-- Begin Supplied entries --

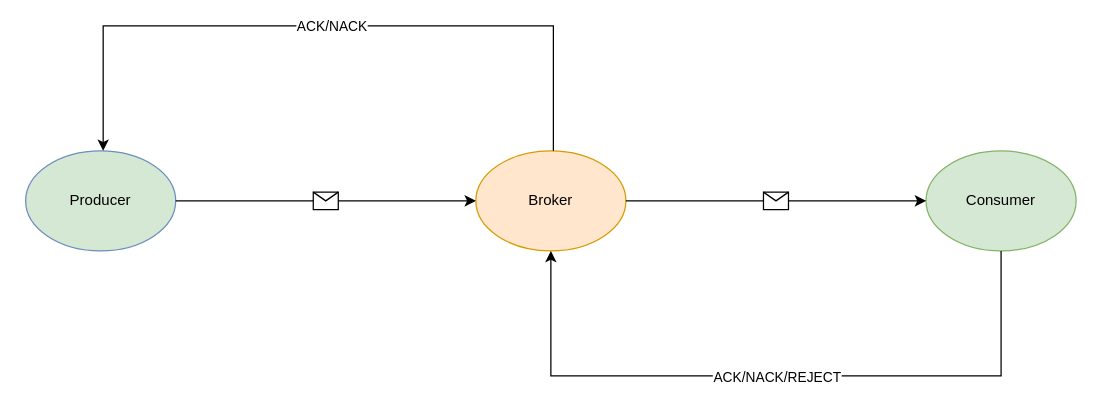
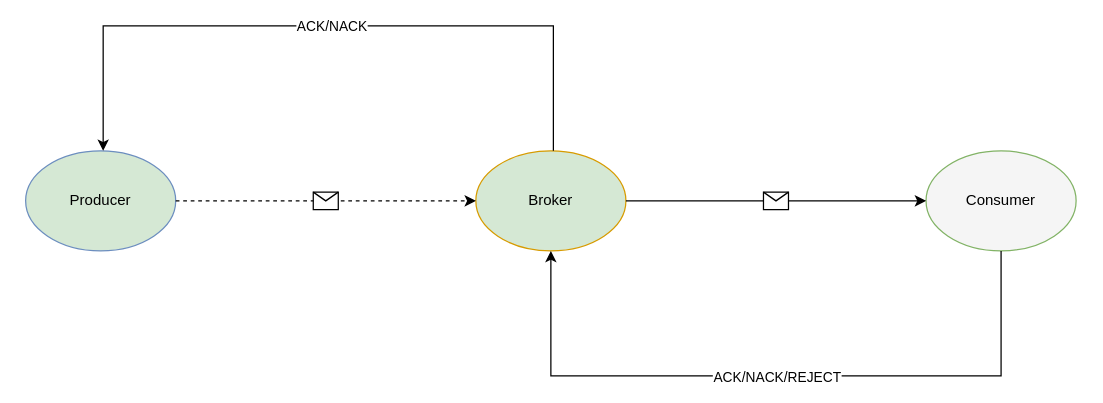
  <mxCell id="0" />
  <mxCell id="1" parent="0" />
  <mxCell id="2" value="&lt;div&gt;Producer&lt;/div&gt;" style="ellipse;whiteSpace=wrap;html=1;fillColor=#d5e8d4;strokeColor=#6c8ebf;" vertex="1" parent="1"><mxGeometry y="120" width="120" height="80" as="geometry" x="20" /></mxCell>
- <mxCell id="3" value="Broker" style="ellipse;whiteSpace=wrap;html=1;fillColor=#ffe6cc;strokeColor=#d79b00;" vertex="1" parent="1"><mxGeometry x="380" y="120" width="120" height="80" as="geometry" /></mxCell>
- <mxCell id="4" value="" style="endArrow=classic;html=1;rounded=0;exitX=1;exitY=0.5;exitDx=0;exitDy=0;entryX=0;entryY=0.5;entryDx=0;entryDy=0;" edge="1" parent="1" source="2" target="3"><mxGeometry relative="1" as="geometry"><mxPoint x="390" y="200" as="sourcePoint" /><mxPoint x="490" y="200" as="targetPoint" /></mxGeometry></mxCell>
+ <mxCell id="3" value="Broker" style="ellipse;whiteSpace=wrap;html=1;fillColor=#d5e8d4;strokeColor=#d79b00;" vertex="1" parent="1"><mxGeometry x="380" y="120" width="120" height="80" as="geometry" /></mxCell>
+ <mxCell id="4" value="" style="endArrow=classic;html=1;rounded=0;exitX=1;exitY=0.5;exitDx=0;exitDy=0;entryX=0;entryY=0.5;entryDx=0;entryDy=0;dashed=1;" edge="1" parent="1" source="2" target="3"><mxGeometry relative="1" as="geometry"><mxPoint x="390" y="200" as="sourcePoint" /><mxPoint x="490" y="200" as="targetPoint" /></mxGeometry></mxCell>
  <mxCell id="5" value="" style="shape=message;html=1;outlineConnect=0;" vertex="1" parent="4"><mxGeometry width="20" height="14" relative="1" as="geometry"><mxPoint x="-10" y="-7" as="offset" /></mxGeometry></mxCell>
  <mxCell id="6" value="" style="endArrow=classic;html=1;rounded=0;" edge="1" parent="1"><mxGeometry relative="1" as="geometry"><mxPoint x="442" y="120" as="sourcePoint" /><mxPoint x="82" y="120" as="targetPoint" /><Array as="points"><mxPoint x="442" y="20" /><mxPoint x="262" y="20" /><mxPoint x="82" y="20" /></Array></mxGeometry></mxCell>
  <mxCell id="7" value="ACK/NACK" style="edgeLabel;resizable=0;html=1;align=center;verticalAlign=middle;" connectable="0" vertex="1" parent="6"><mxGeometry relative="1" as="geometry"><mxPoint x="2" as="offset" /></mxGeometry></mxCell>
- <mxCell id="8" value="Consumer" style="ellipse;whiteSpace=wrap;html=1;fillColor=#d5e8d4;strokeColor=#82b366;" vertex="1" parent="1"><mxGeometry x="740" y="120" width="120" height="80" as="geometry" /></mxCell>
+ <mxCell id="8" value="Consumer" style="ellipse;whiteSpace=wrap;html=1;fillColor=#f5f5f5;strokeColor=#82b366;" vertex="1" parent="1"><mxGeometry x="740" y="120" width="120" height="80" as="geometry" /></mxCell>
  <mxCell id="9" value="" style="endArrow=classic;html=1;rounded=0;exitX=1;exitY=0.5;exitDx=0;exitDy=0;entryX=0;entryY=0.5;entryDx=0;entryDy=0;" edge="1" parent="1" source="3" target="8"><mxGeometry relative="1" as="geometry"><mxPoint x="390" y="200" as="sourcePoint" /><mxPoint x="490" y="200" as="targetPoint" /></mxGeometry></mxCell>
  <mxCell id="10" value="" style="shape=message;html=1;outlineConnect=0;" vertex="1" parent="9"><mxGeometry width="20" height="14" relative="1" as="geometry"><mxPoint x="-10" y="-7" as="offset" /></mxGeometry></mxCell>
  <mxCell id="11" value="" style="endArrow=classic;html=1;rounded=0;entryX=0.5;entryY=1;entryDx=0;entryDy=0;exitX=0.5;exitY=1;exitDx=0;exitDy=0;" edge="1" parent="1" source="8" target="3"><mxGeometry relative="1" as="geometry"><mxPoint x="450" y="210" as="sourcePoint" /><mxPoint x="90" y="210" as="targetPoint" /><Array as="points"><mxPoint x="800" y="300" /><mxPoint x="440" y="300" /></Array></mxGeometry></mxCell>
  <mxCell id="12" value="ACK/NACK/REJECT" style="edgeLabel;resizable=0;html=1;align=center;verticalAlign=middle;" connectable="0" vertex="1" parent="11"><mxGeometry relative="1" as="geometry" /></mxCell>
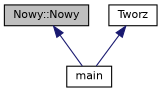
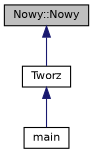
  digraph {
    rankdir=TB
    node [color=black fillcolor=white fontname=Helvetica fontsize=10 shape=record style=filled]
    edge [color=midnightblue dir=back fontname=Helvetica fontsize=10 labelfontname=Helvetica labelfontsize=10 style=solid]
    n1 [fillcolor=grey75 fontcolor=black height=0.2 label="Nowy::Nowy" width=0.4]
    n2 [height=0.2 label=Tworz width=0.4]
    n3 [height=0.2 label=main width=0.4]
-   n1 -> n3
+   n1 -> n2
    n2 -> n3
  }
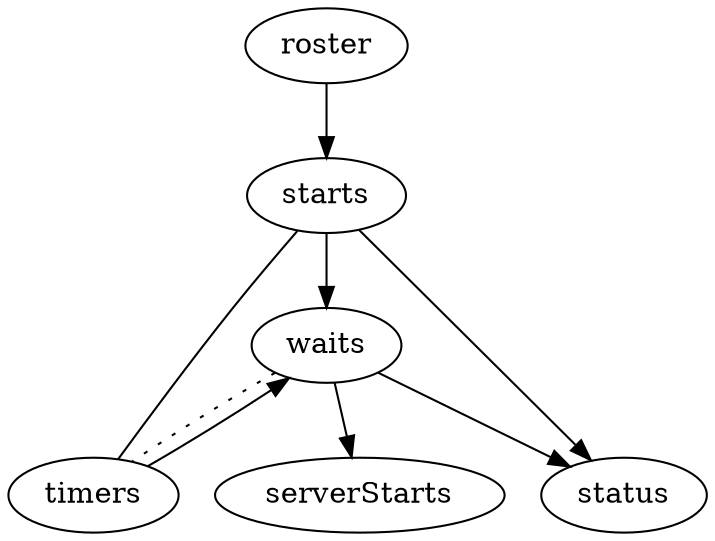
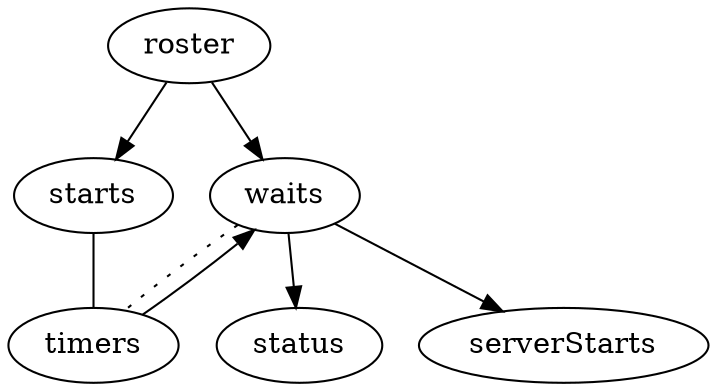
  digraph {
    waits
    timers
    status
    serverStarts
    starts
    roster
    waits -> timers [arrowhead=none style=dotted]
    waits -> status
    waits -> serverStarts
    timers -> waits
    starts -> timers [arrowhead=none style=solid]
-   starts -> status
-   starts -> waits
+   roster -> waits
    roster -> starts
  }
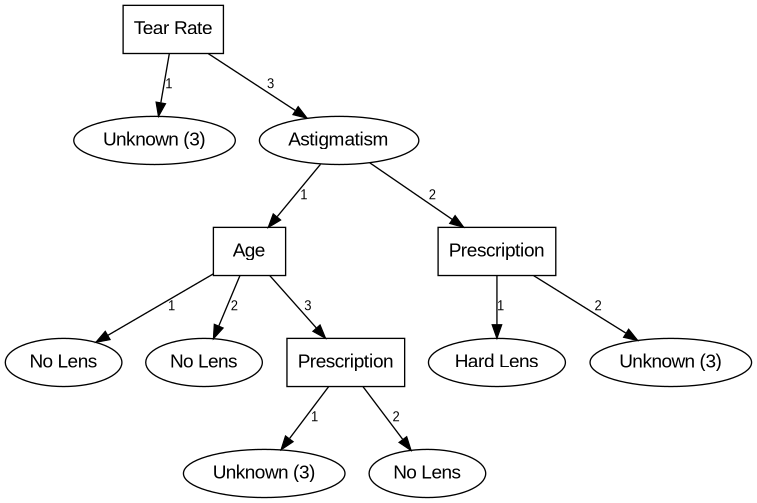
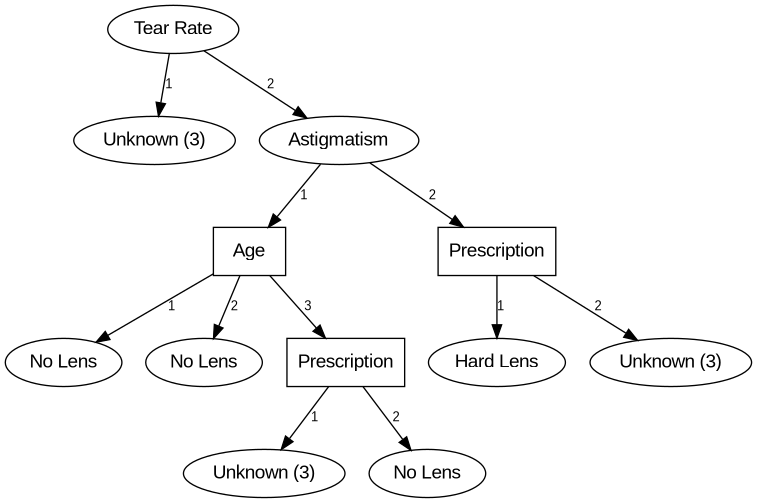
  digraph {
    fontname="Liberation Sans"
    node [fontname="Liberation Sans" shape=ellipse]
    edge [fontname="Liberation Sans" fontsize=10]
-   n1 [label="Tear Rate" shape=box]
+   n1 [label="Tear Rate"]
    n2 [label="Unknown (3)"]
    n3 [label=Astigmatism]
    n4 [label=Age shape=box]
    n5 [label=Prescription shape=box]
    n6 [label="No Lens"]
    n7 [label="No Lens"]
    n8 [label=Prescription shape=box]
    n9 [label="Hard Lens"]
    n10 [label="Unknown (3)"]
    n11 [label="Unknown (3)"]
    n12 [label="No Lens"]
    n1 -> n2 [label=1]
-   n1 -> n3 [label=3]
+   n1 -> n3 [label=2]
    n3 -> n4 [label=1]
    n3 -> n5 [label=2]
    n4 -> n6 [label=1]
    n4 -> n7 [label=2]
    n4 -> n8 [label=3]
    n5 -> n9 [label=1]
    n5 -> n10 [label=2]
    n8 -> n11 [label=1]
    n8 -> n12 [label=2]
  }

-- End Supplied entries --

• _Your task_
Count how many lines in the data above contain the string "Sans". Case counts. Reply with the number alone.

• _In response_
3